Les gema’him sont l’épine dorsale de la société haredi. Acronyme des mots « gemilout ‘hassadim » (actes de bonté), ils permettent à ceux qui en ont les moyens de faire des dons – en cash ou en nature – tout en permettant aux personnes défavorisées d’emprunter sans en être honteux.
Selon les autorités fiscales israéliennes, un grand nombre de ces associations étaient utilisées pour échapper aux impôts et pour blanchir de l’argent.
Plusieurs experts ont indiqué au Times of Israel qu’un tel blanchiment d’argent à travers les gema’him est moins présent aujourd’hui qu’il y a une dizaine d’années en conséquence des mesures anti-blanchiment d’argent qui ont été prises par le gouvernement israélien, mais qu’il existe encore.
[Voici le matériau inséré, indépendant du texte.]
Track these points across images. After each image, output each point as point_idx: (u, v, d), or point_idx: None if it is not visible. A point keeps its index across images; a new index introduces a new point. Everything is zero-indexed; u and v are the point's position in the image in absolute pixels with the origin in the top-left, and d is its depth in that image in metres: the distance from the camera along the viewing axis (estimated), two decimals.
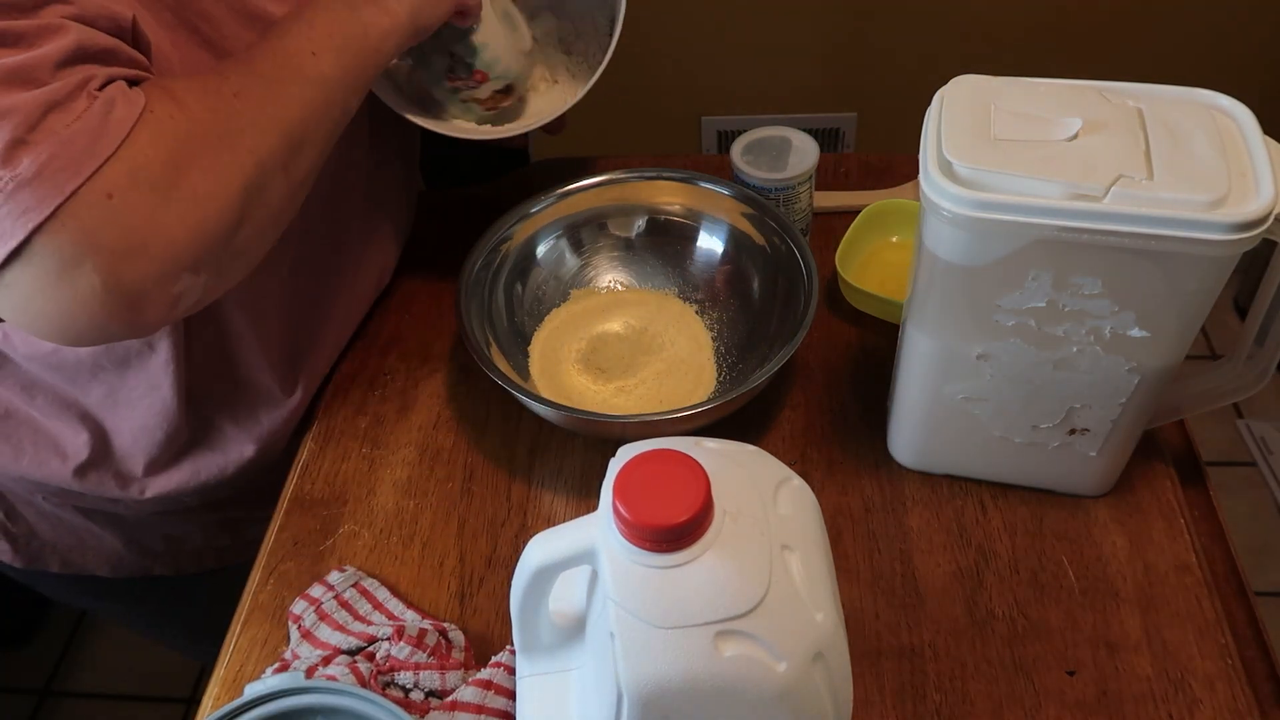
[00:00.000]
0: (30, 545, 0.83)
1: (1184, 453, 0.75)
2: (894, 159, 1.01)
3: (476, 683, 0.61)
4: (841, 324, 0.85)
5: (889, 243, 0.89)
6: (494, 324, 0.80)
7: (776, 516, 0.47)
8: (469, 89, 0.80)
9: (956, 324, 0.62)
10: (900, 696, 0.62)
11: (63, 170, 0.46)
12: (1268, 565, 1.65)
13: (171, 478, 0.77)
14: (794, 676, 0.44)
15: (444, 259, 0.93)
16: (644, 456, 0.44)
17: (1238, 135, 0.56)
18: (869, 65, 1.76)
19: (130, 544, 0.85)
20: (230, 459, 0.78)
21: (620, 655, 0.44)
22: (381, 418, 0.81)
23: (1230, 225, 0.51)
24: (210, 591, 0.87)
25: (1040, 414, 0.65)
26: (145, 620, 1.01)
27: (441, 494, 0.76)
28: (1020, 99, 0.59)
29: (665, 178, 0.85)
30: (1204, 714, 0.60)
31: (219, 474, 0.78)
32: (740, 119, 1.84)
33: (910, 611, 0.66)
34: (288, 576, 0.71)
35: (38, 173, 0.46)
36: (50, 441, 0.74)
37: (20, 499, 0.80)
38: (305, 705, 0.57)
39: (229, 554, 0.90)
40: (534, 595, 0.51)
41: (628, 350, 0.83)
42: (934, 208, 0.56)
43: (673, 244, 0.87)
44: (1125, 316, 0.57)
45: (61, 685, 1.67)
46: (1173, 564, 0.67)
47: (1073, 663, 0.63)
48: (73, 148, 0.47)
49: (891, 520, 0.71)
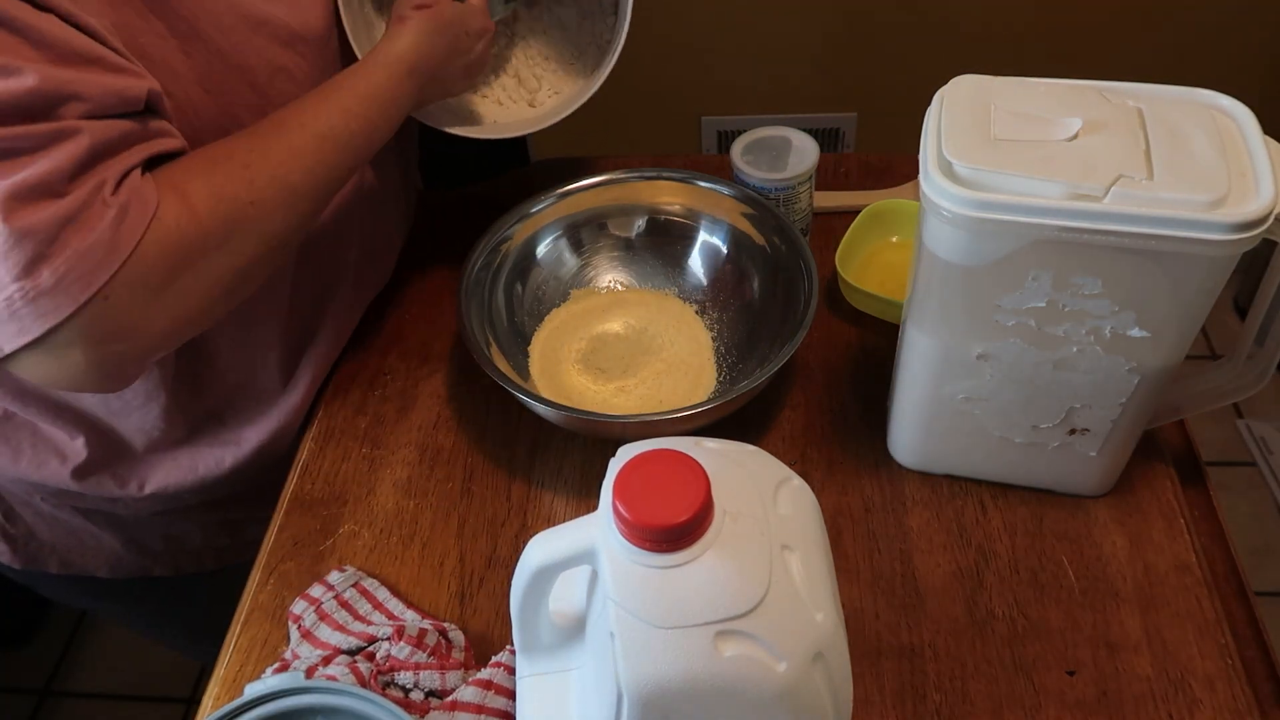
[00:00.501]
0: (29, 546, 0.83)
1: (1184, 453, 0.75)
2: (894, 159, 1.01)
3: (476, 683, 0.61)
4: (841, 324, 0.85)
5: (889, 243, 0.89)
6: (494, 324, 0.80)
7: (776, 516, 0.47)
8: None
9: (956, 324, 0.62)
10: (900, 696, 0.62)
11: (77, 282, 0.52)
12: (1268, 565, 1.65)
13: (170, 475, 0.77)
14: (794, 676, 0.44)
15: (444, 259, 0.93)
16: (644, 456, 0.44)
17: (1238, 135, 0.56)
18: (869, 65, 1.76)
19: (129, 544, 0.85)
20: (229, 456, 0.78)
21: (620, 655, 0.44)
22: (381, 418, 0.81)
23: (1230, 225, 0.51)
24: (210, 591, 0.87)
25: (1040, 414, 0.65)
26: (145, 620, 1.00)
27: (441, 494, 0.76)
28: (1020, 99, 0.59)
29: (665, 178, 0.85)
30: (1204, 714, 0.60)
31: (217, 470, 0.78)
32: (740, 119, 1.84)
33: (910, 611, 0.66)
34: (288, 576, 0.71)
35: (56, 284, 0.51)
36: (49, 443, 0.74)
37: (19, 500, 0.80)
38: (305, 705, 0.57)
39: (228, 554, 0.90)
40: (534, 595, 0.51)
41: (628, 350, 0.83)
42: (934, 208, 0.56)
43: (673, 244, 0.87)
44: (1125, 316, 0.57)
45: (61, 685, 1.67)
46: (1173, 564, 0.67)
47: (1073, 663, 0.63)
48: (88, 262, 0.52)
49: (891, 520, 0.71)
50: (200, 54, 0.62)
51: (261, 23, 0.65)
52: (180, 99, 0.62)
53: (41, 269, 0.51)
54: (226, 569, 0.90)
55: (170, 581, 0.89)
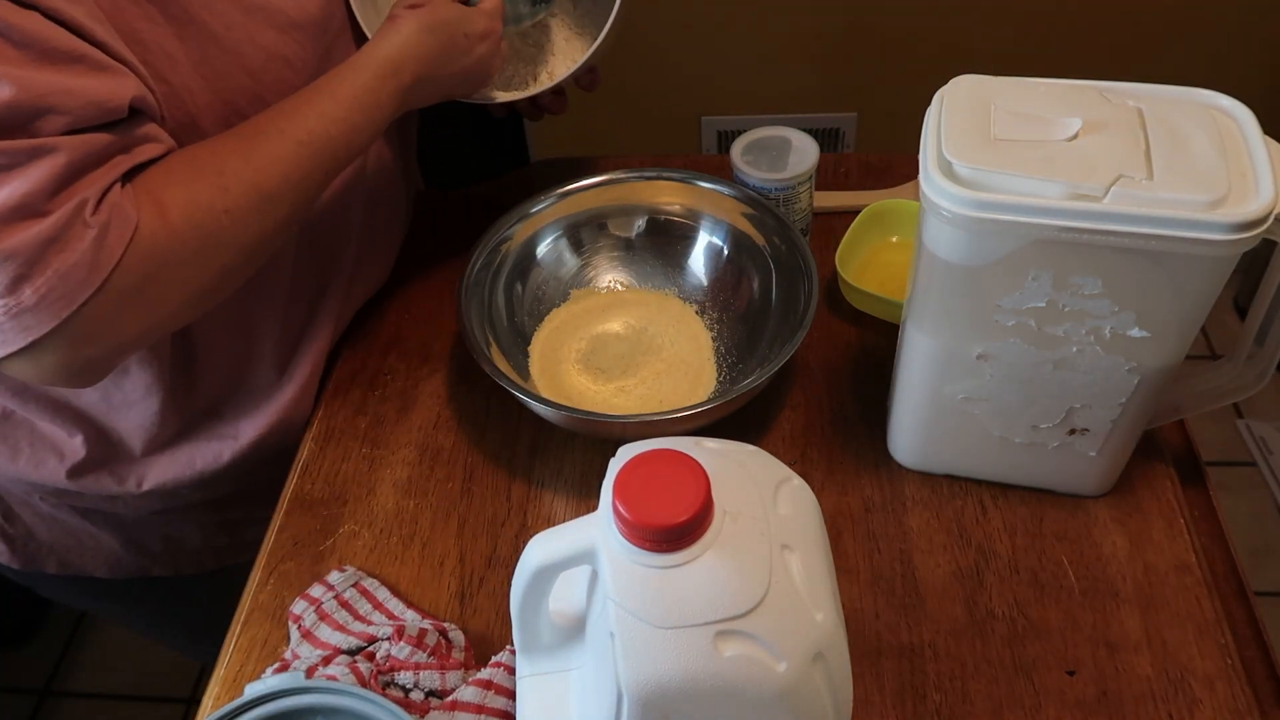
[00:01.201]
0: (28, 546, 0.83)
1: (1184, 453, 0.75)
2: (894, 159, 1.01)
3: (476, 683, 0.61)
4: (841, 324, 0.85)
5: (889, 243, 0.89)
6: (494, 324, 0.80)
7: (776, 516, 0.47)
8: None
9: (956, 324, 0.62)
10: (900, 696, 0.62)
11: (59, 301, 0.53)
12: (1268, 565, 1.65)
13: (169, 471, 0.77)
14: (794, 676, 0.44)
15: (444, 259, 0.93)
16: (644, 456, 0.44)
17: (1238, 135, 0.56)
18: (869, 65, 1.76)
19: (128, 545, 0.85)
20: (227, 450, 0.78)
21: (620, 655, 0.44)
22: (381, 418, 0.81)
23: (1230, 225, 0.51)
24: (210, 591, 0.87)
25: (1040, 414, 0.65)
26: (145, 620, 1.01)
27: (441, 494, 0.76)
28: (1020, 99, 0.59)
29: (665, 178, 0.85)
30: (1204, 714, 0.60)
31: (216, 465, 0.78)
32: (740, 119, 1.84)
33: (910, 611, 0.66)
34: (288, 576, 0.71)
35: (38, 302, 0.52)
36: (47, 442, 0.75)
37: (18, 500, 0.80)
38: (305, 705, 0.57)
39: (227, 554, 0.90)
40: (534, 595, 0.51)
41: (627, 350, 0.83)
42: (934, 208, 0.56)
43: (673, 244, 0.87)
44: (1125, 316, 0.57)
45: (61, 685, 1.67)
46: (1173, 564, 0.67)
47: (1073, 663, 0.63)
48: (69, 282, 0.53)
49: (891, 520, 0.71)
50: (195, 39, 0.62)
51: (256, 8, 0.65)
52: (176, 85, 0.62)
53: (24, 288, 0.52)
54: (226, 569, 0.90)
55: (170, 581, 0.89)
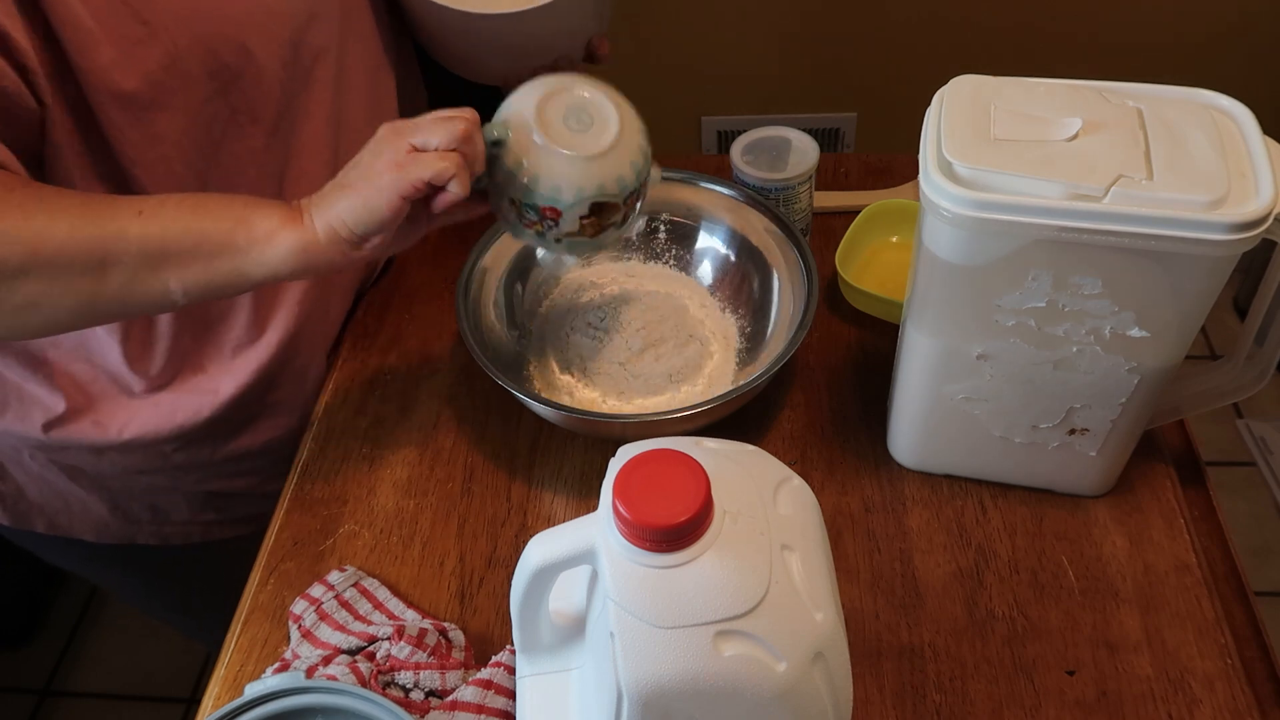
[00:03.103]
0: (19, 505, 0.85)
1: (1184, 453, 0.75)
2: (894, 159, 1.01)
3: (476, 682, 0.61)
4: (841, 324, 0.85)
5: (889, 243, 0.89)
6: (494, 324, 0.80)
7: (776, 516, 0.47)
8: (552, 228, 0.67)
9: (956, 324, 0.62)
10: (900, 696, 0.62)
11: None
12: (1268, 565, 1.65)
13: (150, 420, 0.78)
14: (794, 676, 0.44)
15: (444, 259, 0.93)
16: (644, 456, 0.44)
17: (1238, 135, 0.56)
18: (869, 65, 1.76)
19: (115, 511, 0.86)
20: (206, 405, 0.79)
21: (620, 655, 0.44)
22: (381, 418, 0.81)
23: (1230, 225, 0.51)
24: (202, 566, 0.88)
25: (1040, 414, 0.65)
26: (136, 592, 1.02)
27: (441, 494, 0.76)
28: (1020, 99, 0.59)
29: (665, 178, 0.85)
30: (1204, 714, 0.60)
31: (195, 419, 0.79)
32: (740, 119, 1.84)
33: (910, 611, 0.66)
34: (288, 576, 0.71)
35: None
36: (29, 395, 0.76)
37: (8, 457, 0.82)
38: (305, 705, 0.57)
39: (215, 529, 0.90)
40: (534, 595, 0.51)
41: (628, 349, 0.83)
42: (934, 208, 0.56)
43: (673, 244, 0.87)
44: (1125, 316, 0.57)
45: (61, 685, 1.67)
46: (1173, 564, 0.67)
47: (1073, 663, 0.63)
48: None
49: (891, 520, 0.71)
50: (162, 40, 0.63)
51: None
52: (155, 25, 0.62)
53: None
54: (216, 544, 0.90)
55: (158, 551, 0.90)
Israël a réussi à faire en sorte que les autorités fiscales américaines excluent du FATCA les associations de prêt gratuit qui valent moins de
50 000 dollars. ‘(Le CRS exclut toutes les associations de prêt gratuit.)
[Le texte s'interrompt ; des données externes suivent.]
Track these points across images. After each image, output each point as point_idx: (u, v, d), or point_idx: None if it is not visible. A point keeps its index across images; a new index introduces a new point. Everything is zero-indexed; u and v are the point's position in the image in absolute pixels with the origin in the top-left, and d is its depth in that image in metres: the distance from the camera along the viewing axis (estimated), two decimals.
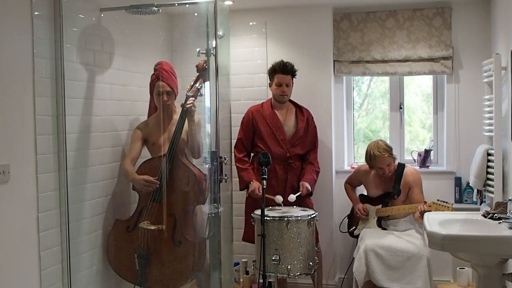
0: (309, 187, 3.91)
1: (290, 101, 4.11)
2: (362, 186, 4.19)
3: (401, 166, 3.97)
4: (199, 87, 3.49)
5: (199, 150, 3.57)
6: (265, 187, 3.40)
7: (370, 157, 3.87)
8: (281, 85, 3.95)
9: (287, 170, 3.98)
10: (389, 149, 3.87)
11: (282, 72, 3.94)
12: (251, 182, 3.92)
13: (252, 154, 4.11)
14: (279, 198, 3.75)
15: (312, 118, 4.13)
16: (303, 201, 3.91)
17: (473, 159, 4.05)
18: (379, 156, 3.81)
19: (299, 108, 4.10)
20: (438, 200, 3.69)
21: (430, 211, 3.54)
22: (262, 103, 4.12)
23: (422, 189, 3.93)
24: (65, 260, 3.16)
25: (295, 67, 3.99)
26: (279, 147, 3.96)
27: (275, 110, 4.04)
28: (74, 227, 3.23)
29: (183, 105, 3.49)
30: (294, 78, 4.01)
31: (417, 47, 4.32)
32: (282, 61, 3.98)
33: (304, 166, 4.04)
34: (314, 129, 4.11)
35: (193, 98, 3.47)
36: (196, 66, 3.44)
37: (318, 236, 4.02)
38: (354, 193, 4.21)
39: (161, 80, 3.55)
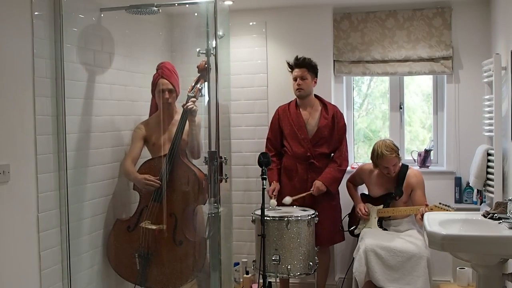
0: (322, 187, 3.85)
1: (318, 98, 4.05)
2: (364, 185, 4.18)
3: (404, 167, 3.96)
4: (200, 87, 3.48)
5: (199, 151, 3.57)
6: (265, 187, 3.40)
7: (377, 155, 3.84)
8: (296, 79, 3.91)
9: (308, 169, 3.93)
10: (396, 149, 3.86)
11: (296, 65, 3.92)
12: (272, 182, 3.95)
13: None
14: (287, 200, 3.79)
15: (341, 114, 4.04)
16: (326, 204, 3.89)
17: (473, 159, 4.05)
18: (386, 156, 3.79)
19: (325, 106, 4.02)
20: (440, 203, 3.68)
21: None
22: (290, 102, 4.08)
23: (424, 191, 3.92)
24: (65, 260, 3.16)
25: (313, 62, 3.92)
26: (300, 146, 3.93)
27: (300, 109, 4.00)
28: (74, 227, 3.23)
29: (184, 106, 3.49)
30: (312, 73, 3.92)
31: (417, 47, 4.32)
32: (297, 56, 3.94)
33: (328, 164, 3.98)
34: (342, 127, 4.00)
35: (194, 99, 3.47)
36: (197, 67, 3.44)
37: (334, 237, 4.01)
38: (356, 192, 4.20)
39: (163, 78, 3.56)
Mais la période de deux ans que le ministère israélien de la Justice avait octroyé pour justifier cette exemption dans la régulation israélienne a pris fin en août, et depuis, les sociétés de prêts sont en sursis.
Jusqu’à ce que ce ces régulations soient adoptées, Gafni a indiqué qu’il n’avait pas l’intention de donner son feu vert à l’adoption des régulations qui permettront l’entrée en vigueur du CRS.
Comme son nom l’indique, le CRS standardise l’échange automatique d’information entre les pays de l’OCDE.
Israël a jusqu’au mois de mai 2019 pour réunir ces informations.
Comme l’a écrit le Times of Israël, si Israël ne parvient à adopter les lois nécessaires pour le CRS en septembre, le pays est exposé à des sanctions, notamment l’inscription sur une liste noire par l’Union européenne (UE).

Bien que l’échéance et la nature des sanctions ne soient pas clairs, un responsable bancaire à la commission des Finances a déclaré au Times of Israël que les banques à l’international pourraient rendre difficile le transfert de fonds vers Israël.
L’entrée en vigueur du FATCA et CRS a déja été discutée quatre fois par la commission.
Gafni a déclaré que l’entrée en vigueur compliquée du FATCA ne présageait rien de bon pour celle du CRS, et qu’il n’organiserait pas de cinquième discussion tant que le procureur-général adjoint ne prolonge pas la période de réalisation pour ces deux procédures.